Présent lors de chaque manifestation depuis l'agression du berger de Cargèse dans la prison d'Arles (Bouches-du-Rhône), où il purgeait une peine de prison à perpétuité pour sa participation à l'assassinat du préfet Erignac en 1998 à Ajaccio, le slogan "Etat français assassin" reste mis en avant par deux des trois syndicats étudiants à l'origine de la manifestation.
Si les deux dernières soirées ont été plutôt calmes dans les rues corses, beaucoup craignent des débordements devant le palais de justice de Bastia. Car la tentation est grande chez certains, notamment les indépendantistes, d'utiliser la force pour tordre le bras du gouvernement.
"On avance plus en sept jours de violence qu'en sept ans de négociations", a noté sur Twitter le parti indépendantiste Core in Fronte. "Il faut constater qu’a priori la violence (...) a permis d’obtenir un certain nombre de choses réclamées depuis des années", pointe Ugo Colombani, conseiller en formation, la trentaine, interrogé par l'AFP.
Une ligne rejetée par les autonomistes.
Vendredi, le Premier ministre Jean Castex a tenté l'apaisement en annonçant la levée du statut de "détenu particulièrement surveillé" (DPS) de Pierre Alessandri et Alain Ferrandi, deux autres membres du "commando Erignac" encore détenus sur le continent. C'est ce statut qui bloquait le rapprochement des trois hommes dans une prison corse.
Mais ce geste, après la levée du statut de DPS d'Yvan Colonna dès mardi --unanimement reçue comme une provocation en Corse, l'homme étant désormais dans le coma--, n'a pas fait baisser la tension dans l'île de Beauté.
"+L'Etat français assassin+, oui nous le clamons haut et fort", maintient l'association de défense des prisonniers Sulidarità, selon qui "la société corse, révoltée par des années d'humiliation et de mépris, retrouve le sens de ce qui fait un peuple: l'acte de marcher ensemble".

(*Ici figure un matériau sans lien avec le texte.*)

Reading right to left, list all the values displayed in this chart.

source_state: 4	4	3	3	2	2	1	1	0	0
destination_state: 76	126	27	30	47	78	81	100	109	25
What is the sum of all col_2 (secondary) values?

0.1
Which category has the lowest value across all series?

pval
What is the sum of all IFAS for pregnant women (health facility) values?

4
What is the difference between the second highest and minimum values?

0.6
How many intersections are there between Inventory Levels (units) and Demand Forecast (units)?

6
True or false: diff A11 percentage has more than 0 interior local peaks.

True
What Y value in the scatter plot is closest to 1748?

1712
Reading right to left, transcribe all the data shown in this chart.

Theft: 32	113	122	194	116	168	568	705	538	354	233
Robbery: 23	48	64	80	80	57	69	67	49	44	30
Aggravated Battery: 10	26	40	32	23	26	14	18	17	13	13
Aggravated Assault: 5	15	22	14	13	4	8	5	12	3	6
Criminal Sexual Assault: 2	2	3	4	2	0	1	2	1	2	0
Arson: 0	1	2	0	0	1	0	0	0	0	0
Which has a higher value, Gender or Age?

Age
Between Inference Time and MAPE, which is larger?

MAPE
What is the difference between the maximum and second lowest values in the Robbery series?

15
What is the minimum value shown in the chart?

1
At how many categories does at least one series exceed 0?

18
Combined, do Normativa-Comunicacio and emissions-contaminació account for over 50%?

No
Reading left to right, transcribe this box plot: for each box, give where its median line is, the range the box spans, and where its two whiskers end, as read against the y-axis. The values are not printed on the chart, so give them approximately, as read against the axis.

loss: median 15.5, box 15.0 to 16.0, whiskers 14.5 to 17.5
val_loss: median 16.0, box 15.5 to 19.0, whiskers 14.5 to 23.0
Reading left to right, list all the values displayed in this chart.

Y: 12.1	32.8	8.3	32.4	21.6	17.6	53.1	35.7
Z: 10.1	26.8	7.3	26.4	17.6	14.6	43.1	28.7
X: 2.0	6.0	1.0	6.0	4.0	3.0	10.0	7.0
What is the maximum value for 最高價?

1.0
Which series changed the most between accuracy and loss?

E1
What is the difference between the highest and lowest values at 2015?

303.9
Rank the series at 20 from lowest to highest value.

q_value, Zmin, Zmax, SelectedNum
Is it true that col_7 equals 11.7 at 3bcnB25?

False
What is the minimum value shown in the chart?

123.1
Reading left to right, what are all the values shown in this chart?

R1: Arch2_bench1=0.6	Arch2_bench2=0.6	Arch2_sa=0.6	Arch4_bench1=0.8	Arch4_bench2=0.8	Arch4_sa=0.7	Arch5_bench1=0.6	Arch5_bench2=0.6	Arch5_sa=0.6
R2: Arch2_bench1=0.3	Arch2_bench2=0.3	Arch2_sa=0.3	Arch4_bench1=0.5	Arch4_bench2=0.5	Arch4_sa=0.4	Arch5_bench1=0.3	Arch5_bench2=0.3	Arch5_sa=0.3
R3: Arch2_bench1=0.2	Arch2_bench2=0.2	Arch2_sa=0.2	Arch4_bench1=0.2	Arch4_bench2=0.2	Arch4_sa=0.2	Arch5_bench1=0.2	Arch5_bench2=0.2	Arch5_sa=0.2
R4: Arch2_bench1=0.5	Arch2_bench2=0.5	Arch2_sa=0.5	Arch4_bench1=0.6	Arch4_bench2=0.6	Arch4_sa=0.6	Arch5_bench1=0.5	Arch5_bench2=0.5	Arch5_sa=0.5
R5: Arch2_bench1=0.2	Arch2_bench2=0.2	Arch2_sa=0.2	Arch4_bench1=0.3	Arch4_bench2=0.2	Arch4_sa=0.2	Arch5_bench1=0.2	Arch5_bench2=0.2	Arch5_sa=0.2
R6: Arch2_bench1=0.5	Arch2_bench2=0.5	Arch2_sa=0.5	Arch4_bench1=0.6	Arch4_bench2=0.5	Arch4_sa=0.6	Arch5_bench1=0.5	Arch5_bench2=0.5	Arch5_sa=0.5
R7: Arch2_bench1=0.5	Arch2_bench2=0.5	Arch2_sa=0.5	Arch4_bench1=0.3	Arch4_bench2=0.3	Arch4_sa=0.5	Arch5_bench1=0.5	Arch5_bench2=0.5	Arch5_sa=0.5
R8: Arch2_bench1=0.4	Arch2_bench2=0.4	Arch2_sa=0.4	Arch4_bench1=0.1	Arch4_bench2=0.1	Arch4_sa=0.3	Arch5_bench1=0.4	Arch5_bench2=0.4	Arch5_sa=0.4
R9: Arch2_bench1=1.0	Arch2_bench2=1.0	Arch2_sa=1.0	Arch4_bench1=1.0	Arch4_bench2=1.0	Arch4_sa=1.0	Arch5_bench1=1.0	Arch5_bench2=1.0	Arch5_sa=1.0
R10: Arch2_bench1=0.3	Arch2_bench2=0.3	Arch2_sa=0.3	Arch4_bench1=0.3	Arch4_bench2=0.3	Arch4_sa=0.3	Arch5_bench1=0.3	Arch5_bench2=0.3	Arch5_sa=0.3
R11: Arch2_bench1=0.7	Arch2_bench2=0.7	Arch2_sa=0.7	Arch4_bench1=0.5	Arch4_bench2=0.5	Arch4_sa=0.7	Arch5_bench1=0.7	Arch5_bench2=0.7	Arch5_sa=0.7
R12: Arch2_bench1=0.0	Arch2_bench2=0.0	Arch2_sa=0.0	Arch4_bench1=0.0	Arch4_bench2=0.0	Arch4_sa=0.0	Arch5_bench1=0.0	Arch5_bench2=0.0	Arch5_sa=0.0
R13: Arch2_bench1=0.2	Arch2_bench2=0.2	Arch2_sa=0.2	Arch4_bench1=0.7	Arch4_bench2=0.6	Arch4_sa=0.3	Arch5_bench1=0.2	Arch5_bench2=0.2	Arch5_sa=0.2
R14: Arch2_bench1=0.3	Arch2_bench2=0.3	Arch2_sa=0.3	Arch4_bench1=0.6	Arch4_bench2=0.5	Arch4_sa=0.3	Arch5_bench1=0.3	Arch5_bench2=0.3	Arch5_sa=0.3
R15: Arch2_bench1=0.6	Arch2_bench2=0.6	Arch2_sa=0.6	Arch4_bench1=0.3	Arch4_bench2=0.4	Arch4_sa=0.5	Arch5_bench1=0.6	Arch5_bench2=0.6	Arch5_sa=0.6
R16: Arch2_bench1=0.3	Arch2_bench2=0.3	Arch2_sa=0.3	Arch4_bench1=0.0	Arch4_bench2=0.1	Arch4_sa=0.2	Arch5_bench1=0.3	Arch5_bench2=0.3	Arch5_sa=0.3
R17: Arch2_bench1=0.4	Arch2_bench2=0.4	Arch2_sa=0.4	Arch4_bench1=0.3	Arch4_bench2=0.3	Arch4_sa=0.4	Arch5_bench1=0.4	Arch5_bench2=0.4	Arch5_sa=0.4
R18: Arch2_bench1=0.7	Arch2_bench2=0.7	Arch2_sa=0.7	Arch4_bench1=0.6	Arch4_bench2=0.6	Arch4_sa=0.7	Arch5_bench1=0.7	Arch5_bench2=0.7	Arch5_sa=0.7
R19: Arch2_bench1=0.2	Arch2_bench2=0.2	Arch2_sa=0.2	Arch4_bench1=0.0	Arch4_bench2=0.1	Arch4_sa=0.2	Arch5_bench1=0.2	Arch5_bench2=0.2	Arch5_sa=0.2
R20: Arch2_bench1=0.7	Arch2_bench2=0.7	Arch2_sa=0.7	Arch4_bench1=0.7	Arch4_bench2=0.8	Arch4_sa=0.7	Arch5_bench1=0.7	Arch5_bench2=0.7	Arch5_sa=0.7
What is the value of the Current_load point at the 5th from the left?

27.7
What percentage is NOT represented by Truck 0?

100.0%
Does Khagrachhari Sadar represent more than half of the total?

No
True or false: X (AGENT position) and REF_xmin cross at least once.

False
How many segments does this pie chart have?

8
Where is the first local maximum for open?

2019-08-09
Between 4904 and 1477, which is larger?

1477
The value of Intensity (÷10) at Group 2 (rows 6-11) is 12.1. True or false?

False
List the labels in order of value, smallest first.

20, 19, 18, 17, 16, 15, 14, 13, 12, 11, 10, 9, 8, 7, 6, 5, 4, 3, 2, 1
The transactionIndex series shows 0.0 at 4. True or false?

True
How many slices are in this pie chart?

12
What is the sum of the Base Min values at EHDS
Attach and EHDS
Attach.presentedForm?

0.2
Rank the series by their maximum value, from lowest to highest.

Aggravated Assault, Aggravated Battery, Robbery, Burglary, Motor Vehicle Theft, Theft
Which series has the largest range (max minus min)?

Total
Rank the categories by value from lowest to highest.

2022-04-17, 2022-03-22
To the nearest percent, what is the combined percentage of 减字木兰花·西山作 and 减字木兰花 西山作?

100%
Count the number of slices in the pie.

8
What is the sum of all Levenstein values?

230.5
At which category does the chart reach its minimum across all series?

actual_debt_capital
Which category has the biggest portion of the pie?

- "Agissez sans violence" -
Pour tenter d'éviter des débordements dimanche après-midi, la Préfecture de Haute-Corse a interdit par arrêté le transport de "pétards, fumigènes, mortiers et feux d'artifices", ainsi que l'utilisation sur la voie publique de "récipients contenant des produits chimiques, inflammables ou explosifs". Une référence notamment à ces bombes agricoles et autres cocktails molotov lancés sur les forces de l'ordre et les bâtiments publics de l'île par certains militants.
La météo pourrait également jouer les trouble-fête, une vigilance jaune pluie-inondation étant annoncée sur toute l'île jusqu'à lundi matin.
Du côté des élus, nombreux ont appelé à l’apaisement.
Près de 60 maires et élus de Haute-Corse ont rappelé, dans une motion remise au préfet de Corse, que "si l'émotion est légitime, elle ne peut et ne doit conduire à la violence".
Marie-Antoinette Maupertuis, présidente de l'Assemblée de Corse, et Jean-Félix Acquaviva, député nationaliste de Haute-Corse, ont eux relayé sur Twitter la lettre de la soeur d'un militant indépendantiste tué en 1987, proche d'Yvan Colonna.
Dans ce message, la jeune femme appelle les manifestants à ne "jamais retomber dans le piège fatal" qui serait de "croire que +le pouvoir est au bout du fusil+, alors que le fusil est entre les mains de l'Etat qui assassine !": "Agissez sans violence, agissez dans la plus grande des dignités", insiste-t-elle.
"C’est le voeu de beaucoup de gens, que la vie reprenne son cours normal, que les choses s'apaisent (...). Surtout pour nos enfants et nos petits-enfants", insiste Patricia Massei, la soixantaine, auxiliaire puéricultrice à Ajaccio.
Dans le même objectif, les cloches de toutes les églises de Corse se feront entendre, à midi, a annoncé l'évêque d'Ajaccio, Mgr François Bustillo: "comme un appel à la paix, l'unité et à la réconciliation".